TASK OBJECTIVE — An exact copy of the entries is needed, with every picture left out.

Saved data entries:

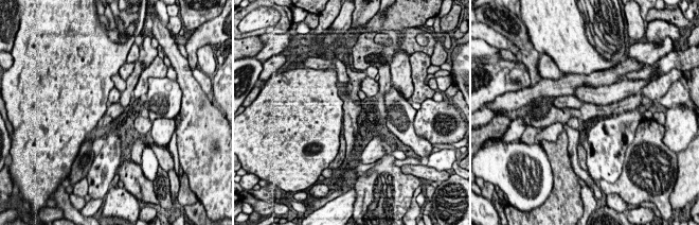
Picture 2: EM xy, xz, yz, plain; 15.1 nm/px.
look em 3.6um planes tint same # with the object marked

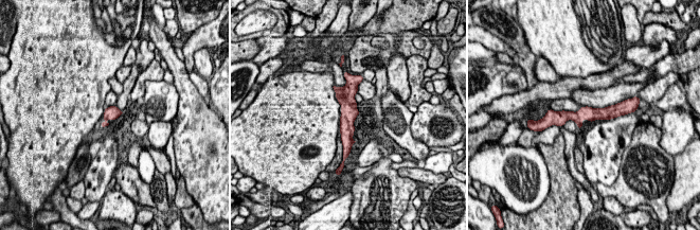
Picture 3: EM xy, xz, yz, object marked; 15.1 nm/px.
leave # runs_along 3:(350, 83), (347, 144); continuous, no second cell

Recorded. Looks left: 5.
look em xz step 16 tint at 1:(437, 195) # abrupt turn

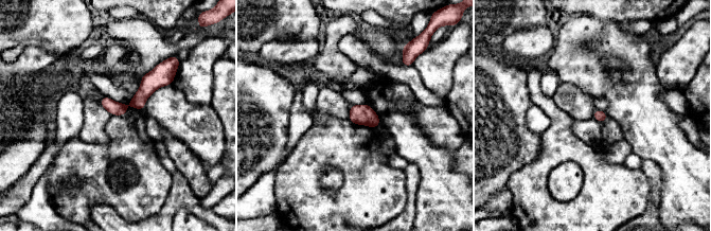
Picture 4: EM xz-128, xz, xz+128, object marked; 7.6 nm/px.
look em xy step 8 tint same # another direction

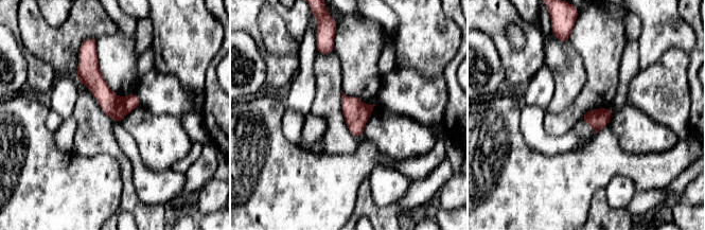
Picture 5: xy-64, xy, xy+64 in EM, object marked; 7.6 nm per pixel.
cut 5:(111, 105) # width 160 nm; border 5:(121, 98), (123, 107), (127, 112); a second cell is stuck on

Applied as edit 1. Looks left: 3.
look em 3.6um xy step 16 tint at 1:(286, 77) # arms part here

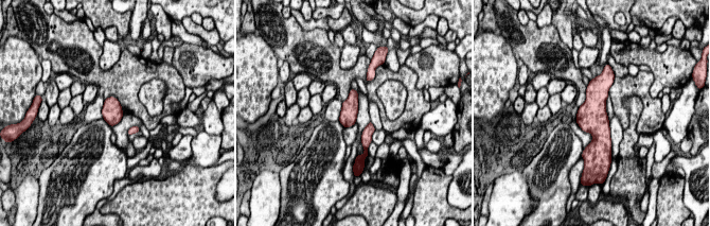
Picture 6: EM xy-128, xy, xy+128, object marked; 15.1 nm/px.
look em 3.6um planes tint same

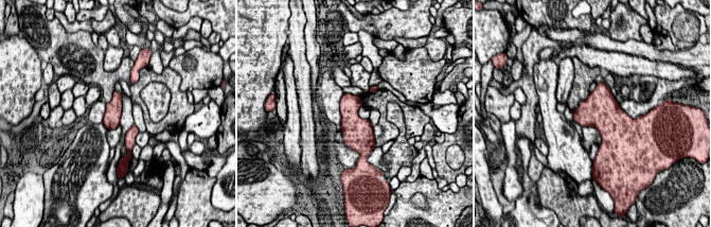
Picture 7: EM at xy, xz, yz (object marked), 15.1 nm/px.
leave # width 260 nm; one cell here

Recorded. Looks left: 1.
stop edits cut@5; rest unchecked

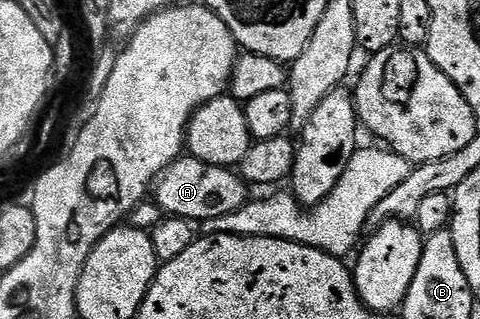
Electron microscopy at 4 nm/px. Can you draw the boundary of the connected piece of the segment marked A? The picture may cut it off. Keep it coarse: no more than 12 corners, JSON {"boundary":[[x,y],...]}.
{"boundary":[[185,154],[156,180],[165,216],[205,223],[242,209],[235,170]]}

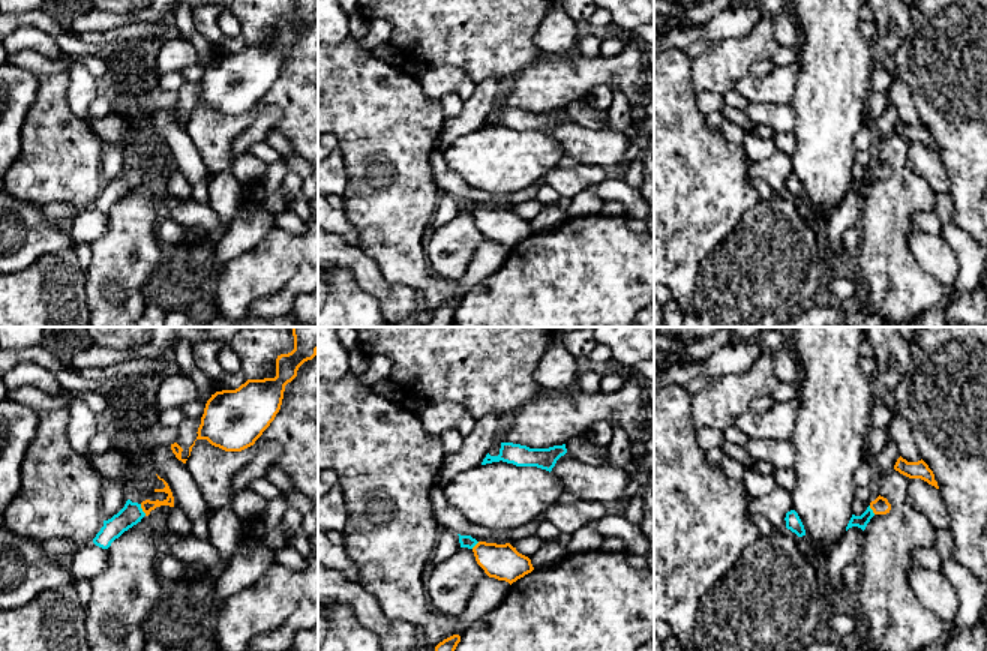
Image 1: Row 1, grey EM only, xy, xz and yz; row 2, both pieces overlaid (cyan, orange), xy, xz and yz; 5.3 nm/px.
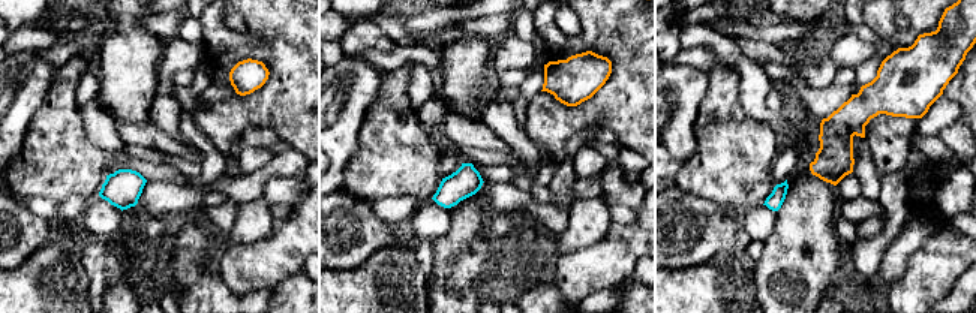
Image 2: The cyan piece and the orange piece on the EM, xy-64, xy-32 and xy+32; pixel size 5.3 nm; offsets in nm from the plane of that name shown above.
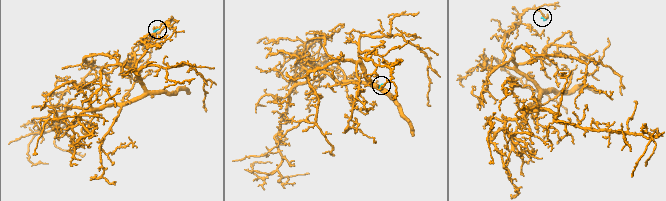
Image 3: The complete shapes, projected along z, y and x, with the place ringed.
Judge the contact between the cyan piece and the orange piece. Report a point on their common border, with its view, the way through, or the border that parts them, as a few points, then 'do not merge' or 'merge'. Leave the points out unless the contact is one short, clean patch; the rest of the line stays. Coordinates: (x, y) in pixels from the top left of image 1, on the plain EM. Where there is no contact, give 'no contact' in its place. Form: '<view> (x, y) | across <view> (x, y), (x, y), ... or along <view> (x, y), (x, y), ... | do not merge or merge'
xy (141, 174) | across xy (132, 177), (141, 174), (147, 170) | merge

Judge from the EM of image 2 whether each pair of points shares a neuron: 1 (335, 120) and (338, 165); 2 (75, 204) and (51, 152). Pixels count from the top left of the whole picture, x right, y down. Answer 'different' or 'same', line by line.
1: same
2: different

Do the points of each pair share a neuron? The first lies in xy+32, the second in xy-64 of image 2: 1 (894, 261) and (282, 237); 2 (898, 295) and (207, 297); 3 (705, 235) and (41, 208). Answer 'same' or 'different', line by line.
1: different
2: different
3: different

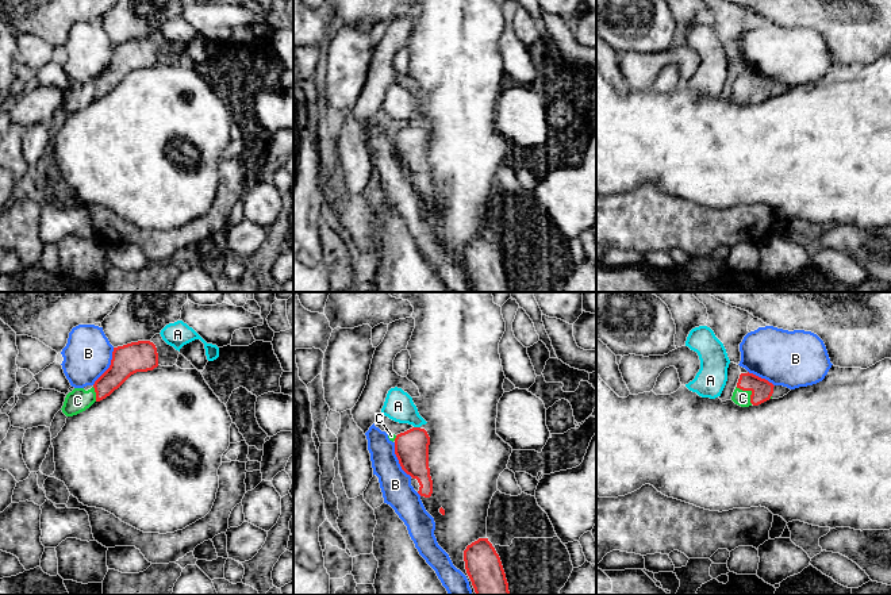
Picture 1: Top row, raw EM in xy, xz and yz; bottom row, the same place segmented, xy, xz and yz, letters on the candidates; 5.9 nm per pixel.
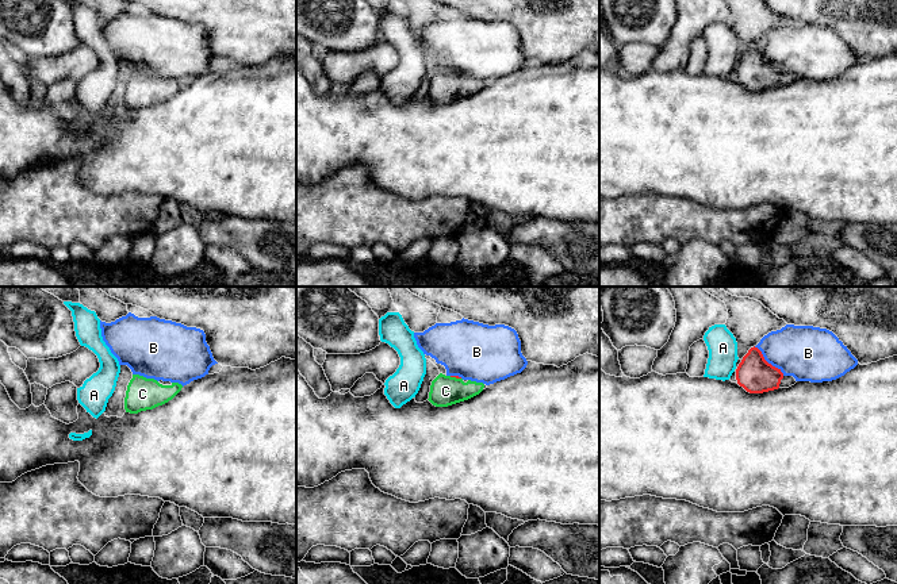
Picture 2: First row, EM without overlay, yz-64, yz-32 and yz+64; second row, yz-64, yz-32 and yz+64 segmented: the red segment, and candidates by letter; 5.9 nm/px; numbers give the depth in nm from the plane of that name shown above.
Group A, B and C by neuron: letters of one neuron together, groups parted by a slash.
A / B / C

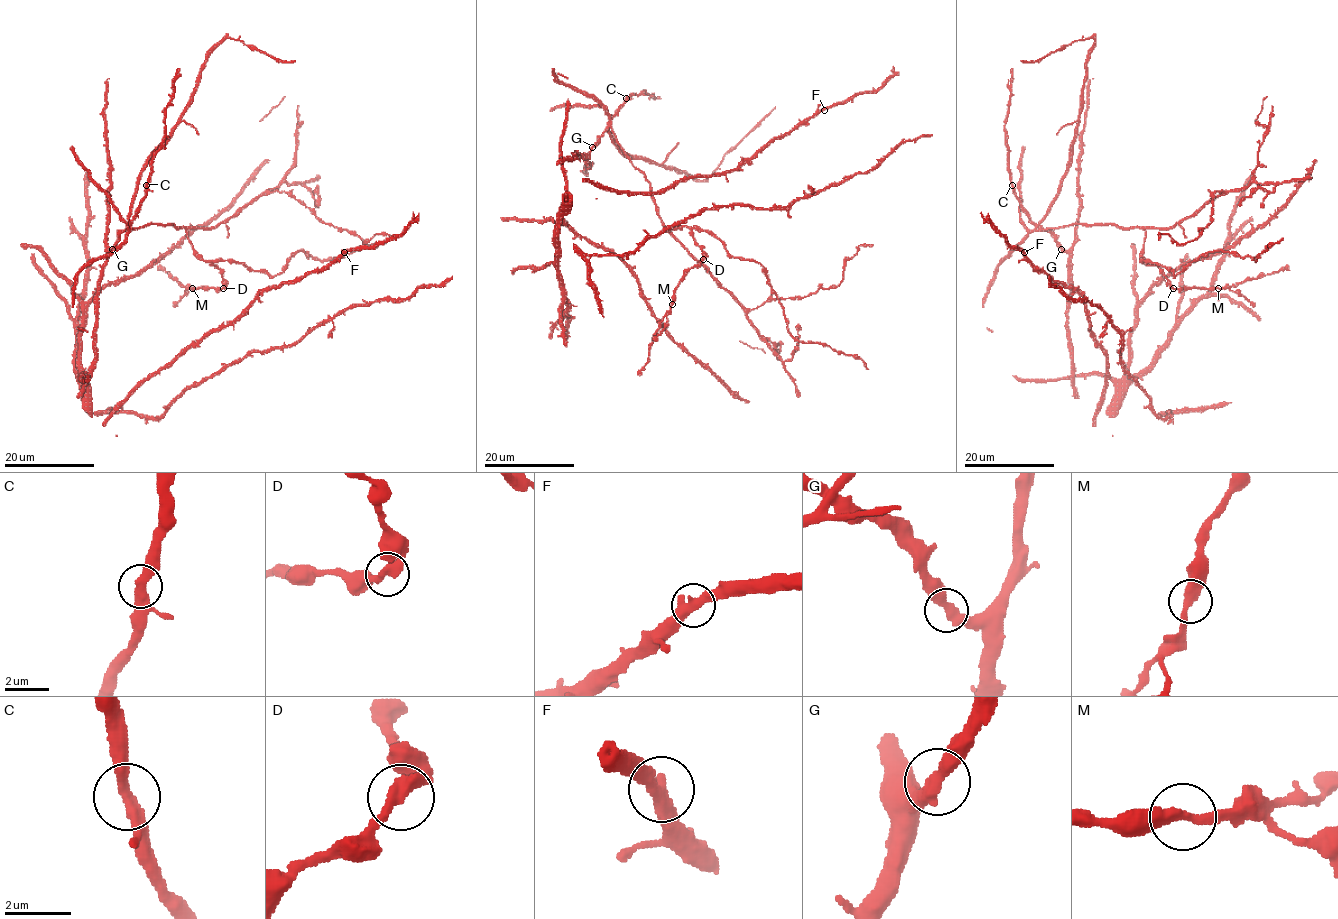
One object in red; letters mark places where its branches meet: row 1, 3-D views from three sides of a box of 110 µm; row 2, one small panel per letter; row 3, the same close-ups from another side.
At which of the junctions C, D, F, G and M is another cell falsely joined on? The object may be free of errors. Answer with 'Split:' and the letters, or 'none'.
Split: none

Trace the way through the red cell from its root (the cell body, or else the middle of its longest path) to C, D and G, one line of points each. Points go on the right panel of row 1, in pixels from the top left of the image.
C: (1070, 349), (1070, 256), (1048, 232), (1030, 220), (1011, 185)
D: (1070, 349), (1070, 256), (1041, 230), (1074, 224), (1140, 227), (1145, 231), (1140, 260), (1155, 265), (1173, 288)
G: (1070, 349), (1070, 256), (1061, 249)

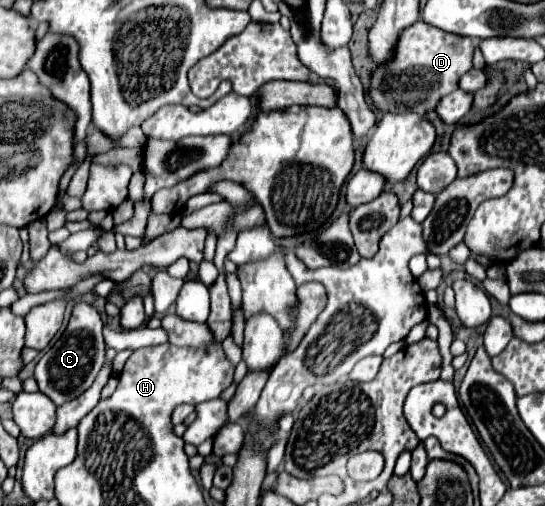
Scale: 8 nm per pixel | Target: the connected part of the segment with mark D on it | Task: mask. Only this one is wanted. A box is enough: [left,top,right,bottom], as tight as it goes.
[371,20,473,114]

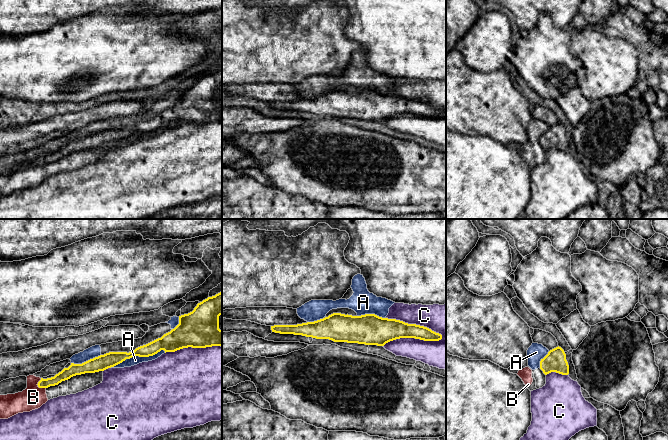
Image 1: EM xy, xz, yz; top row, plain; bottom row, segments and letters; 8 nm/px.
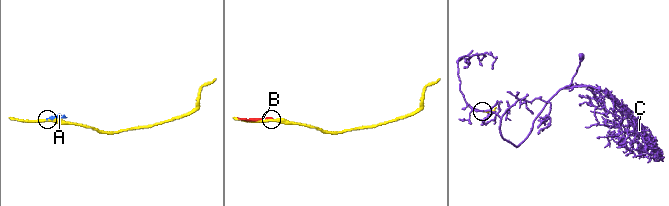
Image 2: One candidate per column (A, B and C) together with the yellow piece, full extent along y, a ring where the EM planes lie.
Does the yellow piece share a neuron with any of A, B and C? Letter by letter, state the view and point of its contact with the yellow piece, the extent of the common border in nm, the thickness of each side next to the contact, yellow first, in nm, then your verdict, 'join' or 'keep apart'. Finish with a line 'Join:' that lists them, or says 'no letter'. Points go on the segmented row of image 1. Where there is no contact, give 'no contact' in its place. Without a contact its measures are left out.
A: xy (137, 355) | 460 nm | 120/70 nm | keep apart
B: xy (38, 386) | 100 nm | 90/190 nm | keep apart
C: xz (413, 337) | 480 nm | 200/220 nm | keep apart
Join: no letter

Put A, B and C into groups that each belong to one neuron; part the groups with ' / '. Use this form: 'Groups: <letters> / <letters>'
Groups: A B / C

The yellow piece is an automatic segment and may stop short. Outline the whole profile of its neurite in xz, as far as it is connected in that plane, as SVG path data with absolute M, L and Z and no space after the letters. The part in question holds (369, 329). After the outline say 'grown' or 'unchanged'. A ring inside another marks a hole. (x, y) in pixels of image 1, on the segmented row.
M333 313L323 319L297 325L274 325L272 332L294 334L334 342L384 346L400 338L439 341L442 335L431 329L375 314L361 316Z | unchanged

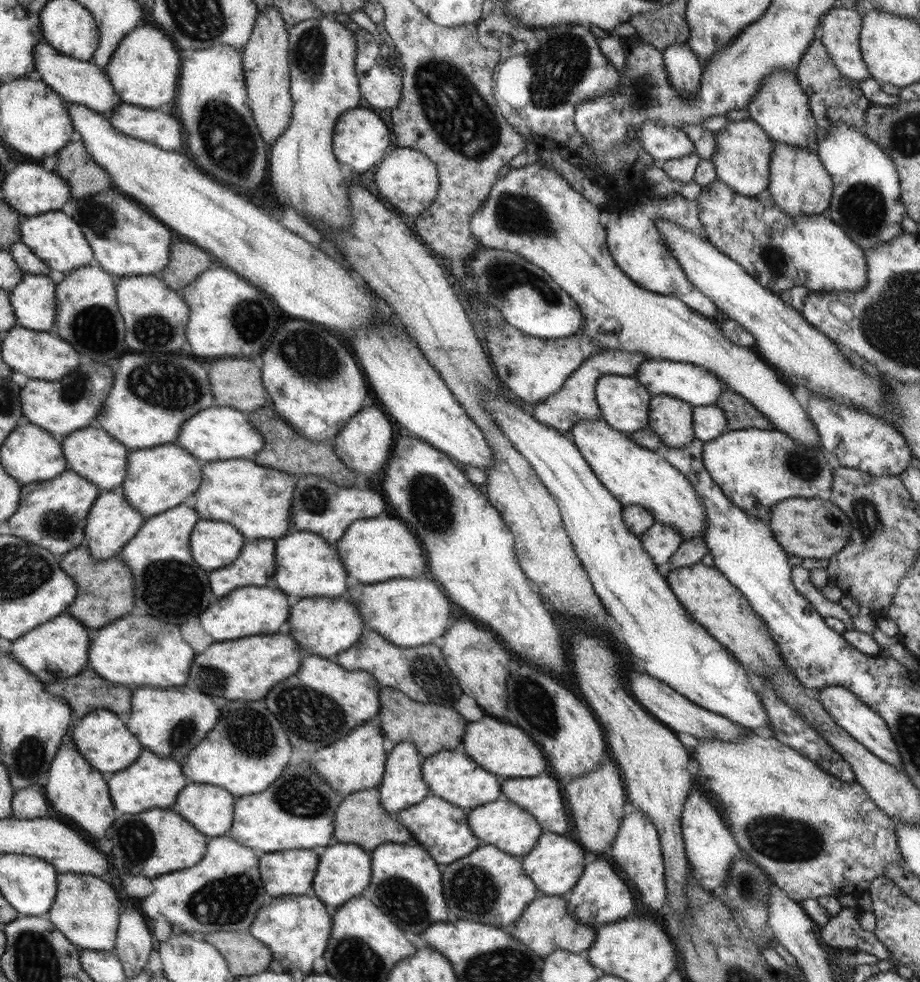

WRITTEN REPLY —
Picture 2: EM xy, xz, yz, plain; 15.1 nm/px.
look em 3.6um planes tint same # with the object marked

Picture 3: EM xy, xz, yz, object marked; 15.1 nm/px.
leave # runs_along 3:(350, 83), (347, 144); continuous, no second cell

Recorded. Looks left: 5.
look em xz step 16 tint at 1:(437, 195) # abrupt turn

Picture 4: EM xz-128, xz, xz+128, object marked; 7.6 nm/px.
look em xy step 8 tint same # another direction

Picture 5: xy-64, xy, xy+64 in EM, object marked; 7.6 nm per pixel.
cut 5:(111, 105) # width 160 nm; border 5:(121, 98), (123, 107), (127, 112); a second cell is stuck on

Applied as edit 1. Looks left: 3.
look em 3.6um xy step 16 tint at 1:(286, 77) # arms part here

Picture 6: EM xy-128, xy, xy+128, object marked; 15.1 nm/px.
look em 3.6um planes tint same

Picture 7: EM at xy, xz, yz (object marked), 15.1 nm/px.
leave # width 260 nm; one cell here

Recorded. Looks left: 1.
stop edits cut@5; rest unchecked

Electron microscopy at 4 nm/px. Can you draw the boundary of the connected piece of the segment marked A? The picture may cut it off. Keep it coarse: no more than 12 corners, JSON {"boundary":[[x,y],...]}.
{"boundary":[[185,154],[156,180],[165,216],[205,223],[242,209],[235,170]]}

Image 1: Row 1, grey EM only, xy, xz and yz; row 2, both pieces overlaid (cyan, orange), xy, xz and yz; 5.3 nm/px.
Image 2: The cyan piece and the orange piece on the EM, xy-64, xy-32 and xy+32; pixel size 5.3 nm; offsets in nm from the plane of that name shown above.
Image 3: The complete shapes, projected along z, y and x, with the place ringed.
Judge the contact between the cyan piece and the orange piece. Report a point on their common border, with its view, the way through, or the border that parts them, as a few points, then 'do not merge' or 'merge'. Leave the points out unless the contact is one short, clean patch; the rest of the line stays. Coordinates: (x, y) in pixels from the top left of image 1, on the plain EM. Where there is no contact, give 'no contact' in its place. Form: '<view> (x, y) | across <view> (x, y), (x, y), ... or along <view> (x, y), (x, y), ... | do not merge or merge'
xy (141, 174) | across xy (132, 177), (141, 174), (147, 170) | merge

Judge from the EM of image 2 whether each pair of points shares a neuron: 1 (335, 120) and (338, 165); 2 (75, 204) and (51, 152). Pixels count from the top left of the whole picture, x right, y down. Answer 'different' or 'same', line by line.
1: same
2: different

Do the points of each pair share a neuron? The first lies in xy+32, the second in xy-64 of image 2: 1 (894, 261) and (282, 237); 2 (898, 295) and (207, 297); 3 (705, 235) and (41, 208). Answer 'same' or 'different', line by line.
1: different
2: different
3: different

Picture 1: Top row, raw EM in xy, xz and yz; bottom row, the same place segmented, xy, xz and yz, letters on the candidates; 5.9 nm per pixel.
Picture 2: First row, EM without overlay, yz-64, yz-32 and yz+64; second row, yz-64, yz-32 and yz+64 segmented: the red segment, and candidates by letter; 5.9 nm/px; numbers give the depth in nm from the plane of that name shown above.
Group A, B and C by neuron: letters of one neuron together, groups parted by a slash.
A / B / C

One object in red; letters mark places where its branches meet: row 1, 3-D views from three sides of a box of 110 µm; row 2, one small panel per letter; row 3, the same close-ups from another side.
At which of the junctions C, D, F, G and M is another cell falsely joined on? The object may be free of errors. Answer with 'Split:' and the letters, or 'none'.
Split: none

Trace the way through the red cell from its root (the cell body, or else the middle of its longest path) to C, D and G, one line of points each. Points go on the right panel of row 1, in pixels from the top left of the image.
C: (1070, 349), (1070, 256), (1048, 232), (1030, 220), (1011, 185)
D: (1070, 349), (1070, 256), (1041, 230), (1074, 224), (1140, 227), (1145, 231), (1140, 260), (1155, 265), (1173, 288)
G: (1070, 349), (1070, 256), (1061, 249)

Scale: 8 nm per pixel | Target: the connected part of the segment with mark D on it | Task: mask. Only this one is wanted. A box is enough: [left,top,right,bottom], as tight as it goes.
[371,20,473,114]

Image 1: EM xy, xz, yz; top row, plain; bottom row, segments and letters; 8 nm/px.
Image 2: One candidate per column (A, B and C) together with the yellow piece, full extent along y, a ring where the EM planes lie.
Does the yellow piece share a neuron with any of A, B and C? Letter by letter, state the view and point of its contact with the yellow piece, the extent of the common border in nm, the thickness of each side next to the contact, yellow first, in nm, then your verdict, 'join' or 'keep apart'. Finish with a line 'Join:' that lists them, or says 'no letter'. Points go on the segmented row of image 1. Where there is no contact, give 'no contact' in its place. Without a contact its measures are left out.
A: xy (137, 355) | 460 nm | 120/70 nm | keep apart
B: xy (38, 386) | 100 nm | 90/190 nm | keep apart
C: xz (413, 337) | 480 nm | 200/220 nm | keep apart
Join: no letter

Put A, B and C into groups that each belong to one neuron; part the groups with ' / '. Use this form: 'Groups: <letters> / <letters>'
Groups: A B / C

The yellow piece is an automatic segment and may stop short. Outline the whole profile of its neurite in xz, as far as it is connected in that plane, as SVG path data with absolute M, L and Z and no space after the letters. The part in question holds (369, 329). After the outline say 'grown' or 'unchanged'. A ring inside another marks a hole. (x, y) in pixels of image 1, on the segmented row.
M333 313L323 319L297 325L274 325L272 332L294 334L334 342L384 346L400 338L439 341L442 335L431 329L375 314L361 316Z | unchanged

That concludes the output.